[[ Records provided open ]]

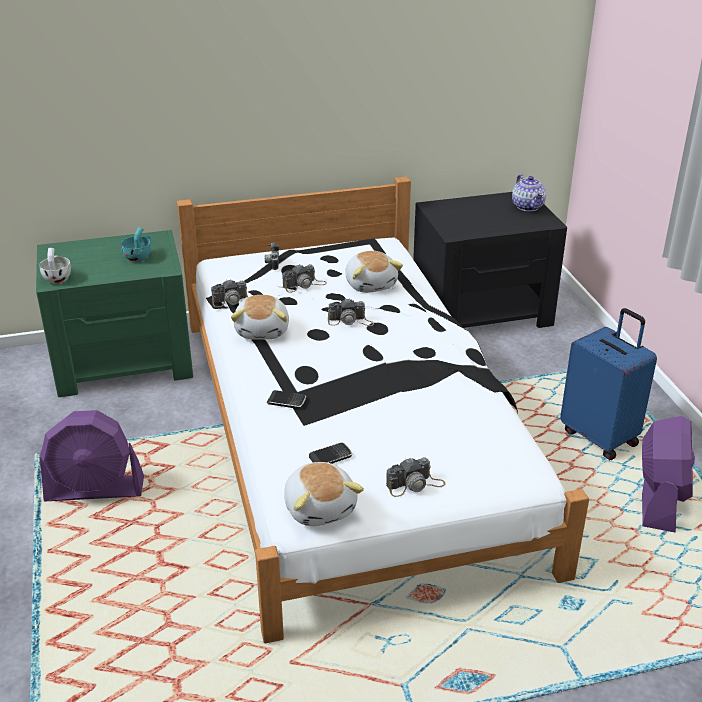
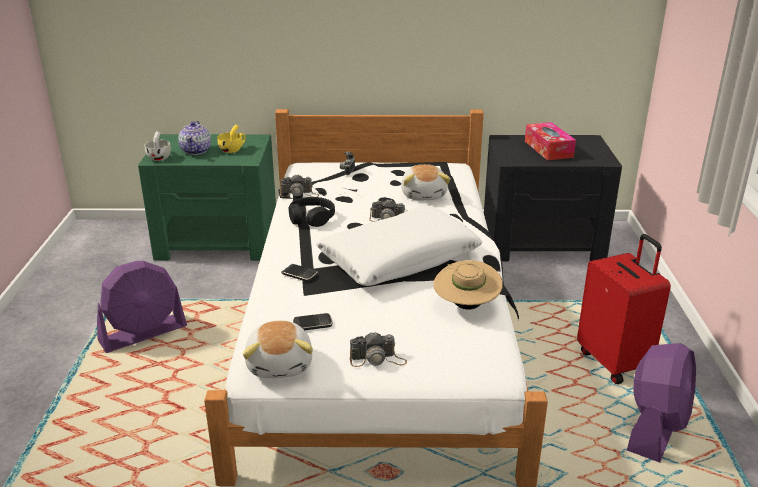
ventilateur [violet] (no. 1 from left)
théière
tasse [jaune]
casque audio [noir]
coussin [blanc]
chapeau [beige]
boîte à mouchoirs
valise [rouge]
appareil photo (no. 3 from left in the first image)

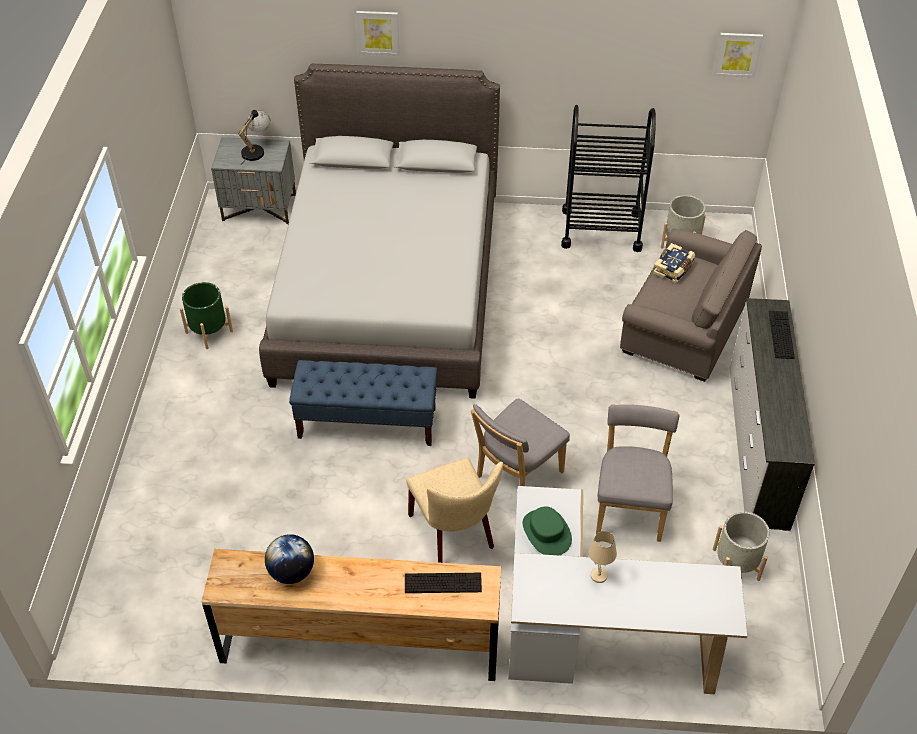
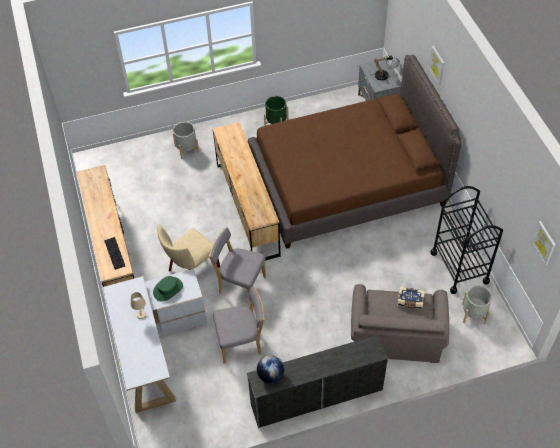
cache-pot [gris] (no. 1 from left)
commode [marron] (no. 2 from left)
lit [marron]
globe
clavier (no. 2 from left in the first image)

[[ Records provided closed ]]

Work request: The answer must be an exact copy of the records above, with the pictures left out.

Output for this task:
ventilateur [violet] (no. 1 from left)
théière
tasse [jaune]
casque audio [noir]
coussin [blanc]
chapeau [beige]
boîte à mouchoirs
valise [rouge]
appareil photo (no. 3 from left in the first image)

cache-pot [gris] (no. 1 from left)
commode [marron] (no. 2 from left)
lit [marron]
globe
clavier (no. 2 from left in the first image)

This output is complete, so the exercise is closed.